Im Derby gegen den VfL Pfullingen konnte Handball-Drittligist  HBW Balingen-Weilstetten II erfolgreich Revanche nehmen für die Niederlage im Hinspiel.


23:18 (11:7) hieß es am Ende in einem Spiel, das von den Abwehrreihen dominiert wurde. Zum Turm in der Schlacht avancierte dabei Mario Ruminsky im HBW-Tor.

Schon die ersten Minuten gaben einen ersten Vorgeschmack dessen, was die Zuschauer erleben sollten: Es begann recht zäh im Angriff, dem frühen Führungstreffer durch René Zobel folgte erst nach knapp 6 Minuten der Ausgleich für die Gäste. Dann konnten sich die Jung-Gallier mit einem Zwischenspurt absetzen, nach 20 Minuten hieß es 9:3. Da konnte auch eine doppelte Unterzahl wenig daran ändern, kaum waren die Kreisläufer Dangers und Wiederstein zurück auf der Platte, traf René Zobel zum 11:6. Eine Schrecksekunde galt es für Mannschaft und Fans zu überstehen: Lukas Saueressig blieb kurz vor der Pause mit lädiertem Sprunggelenk liegen, für ihn war das Spiel vorzeitig beendet.

Nach der Halbzeit stand die Deckung der Jung-Gallier weiter hervorragend, und auch im Angriff lief es mit schnellen Kontern über Moritz Strosack glänzend. So war der Vorsprung schnell ausgebaut, doch Pfullingen blieb zunächst dran. Nach dem 14:8 von Markus Dangers war erst einmal Flaute im Offensivspiel des HBW II. Die Gäste nutzen das aus und kamen durch einen 5:0-Lauf auf 14:13 heran. HBW-Trainer André Doster stellte um, und innerhalb weniger Minuten traf alleine Jan Bitzer viermal. Bei 20:14 hatte Gäste-Coach Till Fernow genug gesehen und nahm eine Auszeit, doch unmittelbar danach traf der junge HBW-Kreisläufer Tobias Heinzelmann dreimal in Folge zum 23:14. Und auch diese Phase war mit einer verletzungsbedingten Unterbrechung belastet: René Zobel musste vom Feld mit einer Knieverletzung. In den verbleibenden Minuten konnte Pfullingen noch etwas Ergebniskosmetik betreiben und auf 23:18 verkürzen. Am souveränen und hochverdienten Sieg der Jung-Gallier änderte das allerdings nichts mehr.

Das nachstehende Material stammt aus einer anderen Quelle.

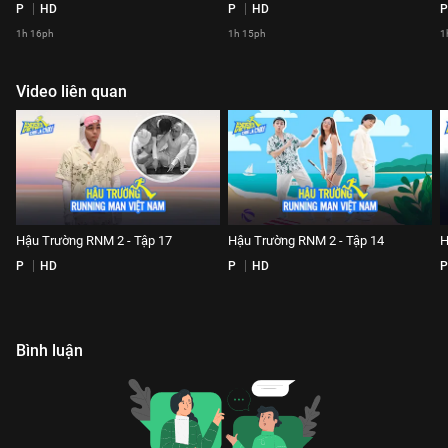
P
HD
P
HD
P
1h 16ph
1h 15ph
1
Video liên quan
Hậu Trường RNM 2 - Tập 17
Hậu Trường RNM 2 - Tập 14
H
P
HD
P
HD
P
Bình luận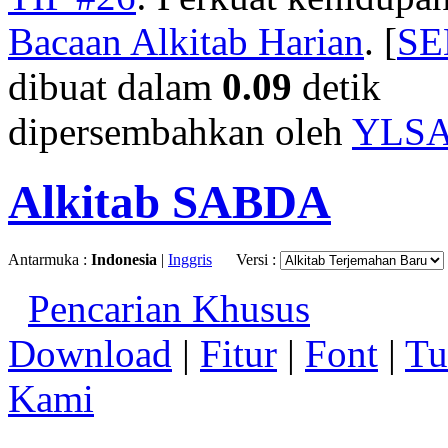
Bacaan Alkitab Harian
. [
S
dibuat dalam
0.09
detik
dipersembahkan oleh
YLS
Alkitab SABDA
Antarmuka :
Indonesia
|
Inggris
Versi :
Pencarian Khusus
Download
|
Fitur
|
Font
|
Tu
Kami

Mit diesem Sieg hat der HBW II seinen vierten Platz gefestigt, der Rückstand auf den Dritten beträgt weiter nur einen Punkt. Vor den letzten drei Spielen ist also noch Einiges möglich. So war Trainer Doster auch zufrieden: „Nur 18 Gegentore sind ein ganz starker Wert“, hatte er ein Extralob für seinen Deckungsverbund. Allerdings: „Sollten sich Lukas und René schwerer verletzt haben, wäre der Sieg teuer erkauft.“

Spielfilm: 3:1, 8:2, 9:4, 11:7 – 14:8, 15:13, 21:14, 23:18.

HBW Balingen-Weilstetten II: Seeger, M. Ruminsky; Thomann (1), Fuoß, Saueressig (3/1), Soos, Bitzer (4/1), Schmidberger, Dangers (3), Heinzelmann (3), Strosack (3), Zobel (5).